The idea of SenaHill was spawned in 2012, when DeSena and Brownhill — whose kids’ activities in their Manhattan neighborhood brought them together — brainstormed. Both men were getting calls from friends in the industry who were looking for help in developing fintech products; perhaps they would start a fintech-focused VC or private equity firm.

Neil Desena, SenaHill

Neil DeSena, SenaHill

As we fleshed out the idea, we realized the model that we wanted to go forward with was a combination of principal investing and investment banking — a true merchant bank model,” DeSena said. “We wanted to take advantage of our knowledge and our history in the industry as people who had started, grown and had successful exits with our own companies.”

Brownhill had been founder and CEO of The Receivables Exchange, which The Wall Street Journal named as the world’s most innovative e-commerce company in 2010. Previously, Brownhill held executive positions at Citigroup and Lava Trading.

“Rather than doing what a lot of people do, which is invest a little, advise a little, we thought we’d be the first company to really institutionalize the process with bonafide 20+ year executives who have been operators, advisors, and/or investors,” Brownhill said. “Seven of our eight managing directors have founded a company and gone through the trials and tribulations of raising capital. Most of us have had to fund payroll out of pocket at some point in our careers. And we’ve all had successful exits.”
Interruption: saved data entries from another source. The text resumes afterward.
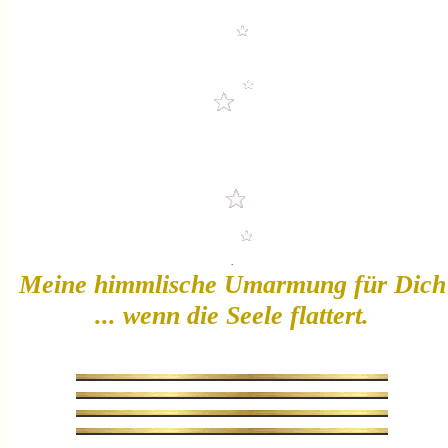
.
Meine himmlische Umarmung für Dich
... wenn die Seele flattert.
.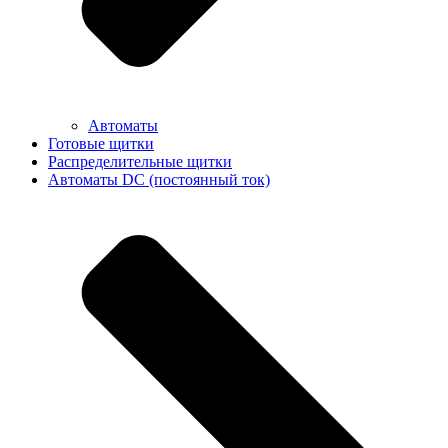
Автоматы
Готовые щитки
Распределительные щитки
Автоматы DC (постоянный ток)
“We know what early entrepreneurs and the operators are going through,” Brownhill continued. “We bring institutional capital, institutional insights and operating overlay to small emerging companies in the fintech arena. Everything we do is around financial technology, and hopefully we see value in companies before any other institution gets involved. We invest with a pre-venture capital, pre-private equity perspective.”

SenaHill Investment Group met its 1,000th company last month. The investment group looks for who can be truly disruptive players, and gauges how much and how quickly they would be able to help a company succeed. SenaHill’s average investment is in the order of $250,000 to $500,000.
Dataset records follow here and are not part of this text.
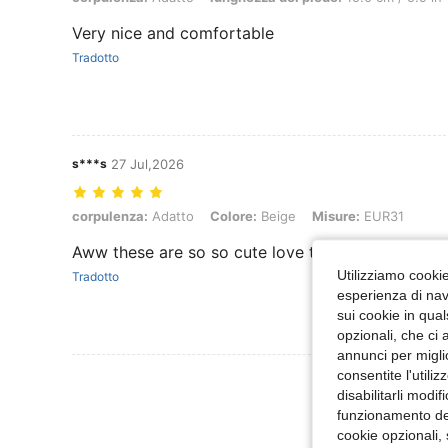
Very nice and comfortable
Tradotto
s***s
27 Jul,2026
corpulenza: Adatto, Colore: Beige, Misure: EUR31
corpulenza:
Adatto
Colore:
Beige
Misure:
EUR31
Aww these are so so cute love them
Utilizziamo cookie 
Tradotto
esperienza di navi
sui cookie in qual
opzionali, che ci 
annunci per migli
consentite l'utili
Visualizza Altre
disabilitarli modi
funzionamento del
cookie opzionali,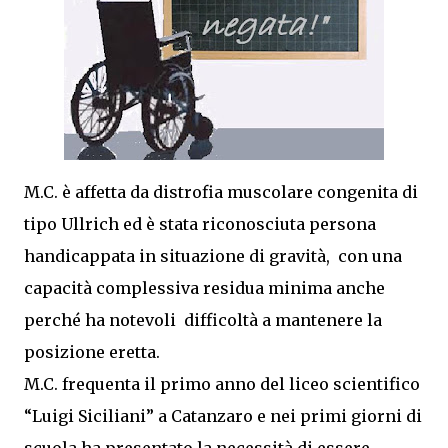
M.C. è affetta da distrofia muscolare congenita di
tipo Ullrich ed è stata riconosciuta persona
handicappata in situazione di gravità, con una
capacità complessiva residua minima anche
perché ha notevoli difficoltà a mantenere la
posizione eretta.
M.C. frequenta il primo anno del liceo scientifico
“Luigi Siciliani” a Catanzaro e nei primi giorni di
“We’re not always the largest check, but we like to think we’re the most important, because with our check comes us,” Brownhill said. “We make a very strong operating and executive overlay investment that we call business acceleration. We help with planning, the road-mapping, the technology, business direction, pricing and the overall opportunity. Then we help them execute and focus on revenue generation.”

Kicking tires and selecting who to move forward with isn’t easy, but as Brownhill noted, the hard work really begins post-investment, as the fledgling faces tough competition from established players including banks, brokers, exchanges, and fintech conglomerates.

The fintech startups are “not necessarily structured and initially organized in a way where they can have their eyes and ears low to the ground,” Brownhill explained. “They trust us, and look to us as a guide and a filter, to help them understand what great things are out there specific to their business needs.”

“In the second phase, the growth phase, we bring our investment banking prowess to bear,” Brownhill said. “We partner with people from a growth capital standpoint, help them find the right financial and strategic investors and other co-investors and lead investors.”

SenaHill Advisors has participated in about 20 growth capital raises since its formation about a year ago, and the group recently announced its first fintech M&A transaction.

Ultimately, it’s the people behind the operation that will determine success for SenaHill. “If you scour the industry including larger investment banking groups and venture capital firms, you’d be hard-pressed to find a group of individuals like the team we have assembled,” DeSena said.